Service Classification Analysis For the mixed supply issue, we filed detailed submissions distinguishing the restaurant services (food and beverages consumed on premises) from the banquet hall services (venue rental). We argued that these were separately invoiced — food bills at 5% and venue rental separately — and did not constitute a "composite supply" or "mixed supply" under Section 8 of the CGST Act.
We relied on AAR rulings from Karnataka and Maharashtra where similar hospitality businesses were held to be providing separate and distinct services, eligible for separate rate treatment.

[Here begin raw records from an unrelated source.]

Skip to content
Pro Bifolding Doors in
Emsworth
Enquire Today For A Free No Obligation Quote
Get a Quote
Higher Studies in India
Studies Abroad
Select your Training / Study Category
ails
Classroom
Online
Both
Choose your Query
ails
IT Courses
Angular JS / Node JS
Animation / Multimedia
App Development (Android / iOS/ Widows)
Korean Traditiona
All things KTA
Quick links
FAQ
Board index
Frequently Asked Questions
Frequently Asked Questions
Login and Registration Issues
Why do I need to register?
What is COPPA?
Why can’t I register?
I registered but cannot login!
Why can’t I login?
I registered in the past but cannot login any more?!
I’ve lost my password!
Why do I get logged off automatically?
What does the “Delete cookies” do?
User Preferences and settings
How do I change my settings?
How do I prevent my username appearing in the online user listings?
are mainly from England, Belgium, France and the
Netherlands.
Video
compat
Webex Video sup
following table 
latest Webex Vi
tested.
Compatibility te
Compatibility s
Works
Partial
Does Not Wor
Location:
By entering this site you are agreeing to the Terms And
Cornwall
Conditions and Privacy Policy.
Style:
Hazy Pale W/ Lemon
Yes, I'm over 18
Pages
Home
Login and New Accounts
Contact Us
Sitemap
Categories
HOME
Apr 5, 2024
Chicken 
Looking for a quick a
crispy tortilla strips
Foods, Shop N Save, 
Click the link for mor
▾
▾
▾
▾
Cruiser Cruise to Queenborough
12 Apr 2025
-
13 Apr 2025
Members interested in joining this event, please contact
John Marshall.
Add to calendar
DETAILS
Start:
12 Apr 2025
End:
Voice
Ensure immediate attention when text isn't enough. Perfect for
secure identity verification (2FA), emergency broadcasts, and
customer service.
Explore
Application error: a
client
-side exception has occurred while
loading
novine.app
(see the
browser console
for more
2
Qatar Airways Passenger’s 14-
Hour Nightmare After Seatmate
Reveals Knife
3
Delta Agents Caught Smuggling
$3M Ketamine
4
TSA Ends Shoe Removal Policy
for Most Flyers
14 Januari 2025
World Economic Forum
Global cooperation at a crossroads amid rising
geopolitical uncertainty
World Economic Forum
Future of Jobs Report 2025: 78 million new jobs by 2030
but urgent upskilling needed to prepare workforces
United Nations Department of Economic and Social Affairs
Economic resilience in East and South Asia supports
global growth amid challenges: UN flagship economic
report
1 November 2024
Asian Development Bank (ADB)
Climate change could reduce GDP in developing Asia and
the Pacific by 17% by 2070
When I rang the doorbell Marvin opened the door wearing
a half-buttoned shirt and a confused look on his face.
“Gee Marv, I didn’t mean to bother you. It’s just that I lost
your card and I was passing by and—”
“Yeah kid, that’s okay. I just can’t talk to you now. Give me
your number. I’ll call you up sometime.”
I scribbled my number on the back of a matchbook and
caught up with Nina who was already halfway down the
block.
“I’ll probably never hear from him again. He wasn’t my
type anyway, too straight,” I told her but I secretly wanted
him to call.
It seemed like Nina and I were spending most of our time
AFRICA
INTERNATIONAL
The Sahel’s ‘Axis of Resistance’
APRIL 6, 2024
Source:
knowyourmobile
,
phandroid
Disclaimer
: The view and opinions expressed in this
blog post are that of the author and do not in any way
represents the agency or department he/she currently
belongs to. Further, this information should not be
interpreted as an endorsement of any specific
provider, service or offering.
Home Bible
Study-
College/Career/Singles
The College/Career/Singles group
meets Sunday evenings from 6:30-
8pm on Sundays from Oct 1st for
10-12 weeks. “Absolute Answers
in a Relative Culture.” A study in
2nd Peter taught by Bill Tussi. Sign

Industry Precedents We compiled 11 GST appellate authority and AAR decisions from across India on the restaurant vs. banquet classification question and presented them in a consolidated precedent memo to the Appellate Authority.
Penalty Challenge For the years where some differential GST was ultimately payable, we argued against the 100% penalty under Section 122 on the grounds that the classification question was genuinely contested — not a case of willful evasion. Multiple court rulings support the proposition that bona fide disputes on classification do not attract penalty.
The Result
The GST Appellate Authority granted relief for two financial years (where turnover was below threshold) and also accepted the separate classification of restaurant and venue services for the remaining years. The demand was reduced from ₹1.1 Cr to ₹32L — a reduction of ₹78L. Penalty was waived on the accepted portion. The balance ₹32L was paid in six monthly instalments negotiated with the department.
Key Takeaway: Hospitality businesses must carefully classify each revenue stream under GST — venue rental, food service, and accommodation have different rates and eligibility rules. Mixing them on a single invoice or under a single classification can create multi-year exposure if audited.
Result
Demand reduced by ₹78L. Instalment payment arranged for balance.